Développer les observatoires du bruit
Sur le modèle des associations agréées pour la surveillance de la qualité de l’air (AASQA), José Cambou, responsable du réseau santé-environnement de France nature environnement (FNE), appelle à un développement des observatoires du bruit. La mise en œuvre de la directive bruit nécessite selon FNE de revoir le nombre et le rôle des autorités compétentes, notamment en reconnaissant les observatoires du bruit “comme structures adaptées pour porter les travaux de réalisation de cartes stratégiques de bruit” ou pour “aider à la coordination des PPBE”. Bruitparif démontre au niveau de l’Ile-de-France “la bonne adéquation d’un observatoire régional du bruit qui permet de prendre conscience de la juste dimension régionale du sujet”, considère également le député François-Michel Lambert. Toutefois, une autre dimension est à mettre en avant, celle de l’agglomération et donc des métropoles, estime l’élu des Bouches-du-Rhône, à l’heure où est conduite une nouvelle réforme de la décentralisation.
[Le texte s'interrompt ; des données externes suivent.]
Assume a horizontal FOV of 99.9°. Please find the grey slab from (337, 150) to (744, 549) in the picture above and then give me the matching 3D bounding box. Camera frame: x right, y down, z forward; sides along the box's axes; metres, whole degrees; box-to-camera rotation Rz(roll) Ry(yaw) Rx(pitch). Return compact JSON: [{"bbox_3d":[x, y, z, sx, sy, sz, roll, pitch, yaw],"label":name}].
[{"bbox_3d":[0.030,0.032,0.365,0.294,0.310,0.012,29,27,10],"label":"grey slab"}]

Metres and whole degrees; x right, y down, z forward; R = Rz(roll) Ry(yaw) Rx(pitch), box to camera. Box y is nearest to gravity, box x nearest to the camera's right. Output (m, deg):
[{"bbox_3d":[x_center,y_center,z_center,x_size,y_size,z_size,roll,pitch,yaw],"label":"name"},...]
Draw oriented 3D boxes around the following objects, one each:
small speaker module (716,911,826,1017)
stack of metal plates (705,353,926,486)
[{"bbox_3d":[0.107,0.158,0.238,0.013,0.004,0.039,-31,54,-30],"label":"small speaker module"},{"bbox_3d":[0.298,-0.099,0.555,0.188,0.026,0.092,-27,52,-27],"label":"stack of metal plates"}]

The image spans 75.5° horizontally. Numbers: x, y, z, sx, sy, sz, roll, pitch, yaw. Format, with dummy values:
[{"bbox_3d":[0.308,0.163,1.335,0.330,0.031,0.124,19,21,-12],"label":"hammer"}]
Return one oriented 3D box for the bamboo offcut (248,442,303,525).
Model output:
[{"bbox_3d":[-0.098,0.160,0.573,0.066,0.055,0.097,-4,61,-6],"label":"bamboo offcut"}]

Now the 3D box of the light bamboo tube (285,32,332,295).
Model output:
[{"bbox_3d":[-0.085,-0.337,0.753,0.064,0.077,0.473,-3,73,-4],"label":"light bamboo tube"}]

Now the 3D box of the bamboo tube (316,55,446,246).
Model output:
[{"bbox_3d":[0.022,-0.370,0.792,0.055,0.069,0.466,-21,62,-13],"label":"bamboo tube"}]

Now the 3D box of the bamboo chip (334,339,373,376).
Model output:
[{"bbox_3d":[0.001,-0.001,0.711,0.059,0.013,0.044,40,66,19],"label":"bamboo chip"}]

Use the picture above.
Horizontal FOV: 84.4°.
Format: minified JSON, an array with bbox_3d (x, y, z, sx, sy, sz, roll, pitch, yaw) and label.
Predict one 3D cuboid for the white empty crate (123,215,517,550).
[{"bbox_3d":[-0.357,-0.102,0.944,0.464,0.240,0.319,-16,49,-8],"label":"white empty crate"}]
Cette réflexion sur les futures compétences des régions et des métropoles en matière de lutte contre les nuisances sonores doit intégrer une évaluation des coûts a pour sa part insisté la députée UMP Sophie Rohfritsch (Bas-Rhin), rappelant au passage que l’aspect financier n’est pas étranger au retard pris dans l’élaboration des cartes de bruit par les collectivités.


Approfondir l’approche économique
Interrogé plus spécialement sur les transports, Dominique Bidou, président du Centre d’information et de documentation sur le bruit (CIDB), a rappelé que les progrès les plus significatifs ont été réalisés autour des aéroports : “seul cas où il existe un instrument financier, la TNSA [taxe sur les nuisances sonores aériennes]”. Pour tous les grands domaines de l’environnement, il existe en effet des sources de financement spécifiques (eau, déchets, air, protection de la nature, espaces sensibles), mais “ce n’est pas le cas pour le bruit des transports routiers et ferroviaires, où on peut dire que le principe qui s’applique est pollué-payeur”, relève-t-il. Enjeu sanitaire majeur, l’exposition au bruit a un coût et ses conséquences sur la santé vont au-delà des dérèglements auditifs (troubles du sommeil, effets cardiovasculaires, déficiences cognitives, retards scolaires, troubles sociaux, etc.), a insisté Fréderic Cousin, chef du bureau environnement-intérieur au ministère de la Santé.

La réflexion sur une taxe prélevée sur les transports ferroviaires et routiers, reprise dans le Comop n°18 (suite de Grenelle) sur la résorption des points noirs du bruit, n’a pas connu de suite. Le CNB suivra donc avec attention les travaux relatifs à la fiscalité écologique et entend veiller à ce que le traitement des nuisances sonores y soit intégré, a assuré son président Christophe Bouillon. L’instance a ainsi suggéré d’explorer cette piste dans son avis du 3 avril dernier pour l’élaboration du volet bruit du troisième Plan national santé-environnement (PNSE 3), soulignant la nécessité “de renforcer les ressources actuellement allouées”, qui ne permettent pas de répondre de manière satisfaisante au volet curatif en particulier (résorption des points noirs des transports terrestres).